## DIRECTIONS
**a.** Answer these questions using the text on the Mars 2020 mission:
(i) How many days did the journey from Earth to Mars take?
(ii) How many other possible landing sites were looked at before this one was chosen?
(iii) What propellant do the two tanks on the cruise stage carry?
**b.** Carry on the text about the Mars 2020 mission from the point where it stops.

## SELECTED TEXT
--- begin ---

You may have heard variations of the same pronouncements for over three decades, but this one’s different. While the older pronouncements were by politicians and leaders in government, it’s now being made by the scientific and engineering community, private industry, governments, and to a larger extent by people across the world in concert. This collective determination of humanity will change the way we live our lives forever towards an exciting and productive future.
NASA just completed it’s most ambitious and scientifically complex mission to date – and totally nailed it.
This week can be regarded as one of the historic dates in the quest for making human life multi-planetary. The Perseverance rover (part of NASA’s Mars 2020 mission), landed on Mars. This is NASA’s most ambitious and scientifically complex mission to date.
After traveling over 293 million miles from Earth for 203 days, the Mars 2020 mission completed its last leg of its journey successfully. The destination is an ancient dried river delta at the edges of “Jezero” crater near “Isidis planitia”. The crater was a gigantic lake over 3.5 billion years ago, with rivers flowing into the crater. The flooding created an outflow channel from the crater at the right edge.
There’s something special about this landing site.
The landing site was selected after examining over 60 other potential candidates. The river delta may contain minerals washed away from all the surrounding areas and may contain evidence of microbial life trapped in the clay deposits at the delta. Data sent by NASA’s Mars reconnaissance orbiter and its compact reconnaissance imaging spectrometer for Mars (CRISM) and context camera (CTX), have shown that the deposits containing carbonates, minerals that have the excellent property of preserving fossilized life on earth.
The Mars 2020 spacecraft is a pretty sophisticated whip.
The Mars 2020 Spacecraft builds on technologies proven during NASA’s Mars science laboratory (MSL) mission of 2011. The spacecraft comprises five key components. The cruise stage, back shell, descent stage, payload (rover), and the heat shield.
The cruise stage sustains the spacecraft and its instrumentation during the seven-month journey of the spacecraft. It contains instruments to maintain communications with mission control by using radio signals. A low-gain antenna (TLGA) is used for communicating with mission control closer to earth and a cruise medium-gain antenna (CMGA) is used to communicate as the spacecraft is closer to Mars. Other unique equipment on the cruise stage is the star scanner and sun scanner, which are “GPS” for the spacecraft, to know its location precisely relative to the sun and other stars. All these instruments are powered by solar panels. The cruise stage also contains the propulsion system for the entire spacecraft. Two spherical lightweight tanks made of aluminum carry hydrazine propellant, which power two clusters of thrusters to control the “yaw and roll” of the spacecraft.

--- end ---

Saved entries
--- begin ---

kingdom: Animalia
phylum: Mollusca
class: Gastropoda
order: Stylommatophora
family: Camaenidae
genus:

--- end ---

## ANSWERS BY TASK
**a.**
(i) 203 days
(ii) Over 60
(iii) Hydrazine

**b.**
The aeroshell contains the back shell and the heat shield, which protect the descent stage and the payload (rover). The back shell contains additional thrusters, which decelerate the entry stage in the Martian atmosphere. The heat shield decelerates the entry-stage further in the Martian atmosphere. Although the Martian atmosphere is less than 1% dense compared to the Earth’s, the heat shield heats to 2372 deg Fahrenheit during the entry phase. At a vertical altitude of about 8 miles above the Martian surface, a supersonic descent parachute within the back shell deploys. This slows down the entry-stage from 932 miles/hr. to 372.82 miles/hr. The heat shield separates activating the terrain relative navigation system (TRNS), which is unique to this spacecraft. The TRNS scans the landing zone for any obstacles and guides the descent stage to a site with optimal landing conditions.
At a vertical altitude of 13.04 miles and a speed of 198.83 miles/hr., the back shell and the parachute separate from the Landing stage. The landing stage is like the one used on the mars science laboratory (MSL) mission, which landed the rover Curiosity on Mars in 2012.
Percy made quite an entrance.
The sky crane system is a rocket-powered platform with the payload attached to its underbelly. Powered by eight thrusters, which are powered by non-propellant hydrazine. Thrusters are on the edges of the sky crane to gimble, to not damage the payload.
At an altitude of 68.89 feet above the surface of mars with a vertical velocity of 16.77 miles/ hr., the sky crane system slowly lowers the rover perseverance to just over a meter from the surface of Mars using nylon cables. After touchdown, the cables are jettisoned and the sky crane flies away to crash land at a safer distance. It is important to note that a consequent flawless operation of the revolutionary sky crane system has the potential for future missions with bigger payloads to the surface of Mars.
The Perseverance rover (nicknamed Percy), may look similar to its older brother Curiosity by outward appearances, but it is heavier, sturdier, and carries more advanced scientific payloads compared to the Curiosity. Weighing just over 2263 pounds and the size of a small SUV. The Perseverance is the heaviest extra-terrestrial rover ever deployed.
The scientific objectives of the Perseverance include scouting for microhabitats on the surface of Mars, which could have sustained microbial life on Mars. Collection and Analysis of samples for bio-signatures in soil and rock samples. Storing these samples for a future mission to return them to earth. Analyzing the Martian atmosphere for future manned missions and studying weather patterns on Mars.
The Mars helicopter arrived in style, too.
The path-breaking mission of the Perseverance, which has the potential to revolutionize planetary exploration, is a small helicopter with coaxial rotors called the Ingenuity. Planned for deployment from the Perseverance Rover in mid-March 2021, this mission would rival that of the first powered human flight on earth over a century ago.
The test phase would include five flights over 30 days. Ingenuity will conduct flights at an altitude ranging from 10 to 16 feet in the testing phase. Flight endurance is limited to 90 seconds per flight with a maximum range of 50 meters.
If the technology demonstrator program is successful, it can pave way for bigger and more sophisticated flying vehicles to explore the surface of Mars.
Rovers on the surface of Mars are limited by their endurance, speed and terrain over the surface of Mars. Flying vehicles over the surface can cover greater distances, and area compared to rovers. Equipped with onboard scientific instrumentation, we can gather more precise and accurate data compared to orbiters around Mars.
Possible path Perseverance rover will take across the Jezero Crater (Link: https://mars.nasa.gov/resources/25540/possible-path-for-perseverance-rover/?site=msl)
It is no wonder that billions of people are following the Mars 2020 mission.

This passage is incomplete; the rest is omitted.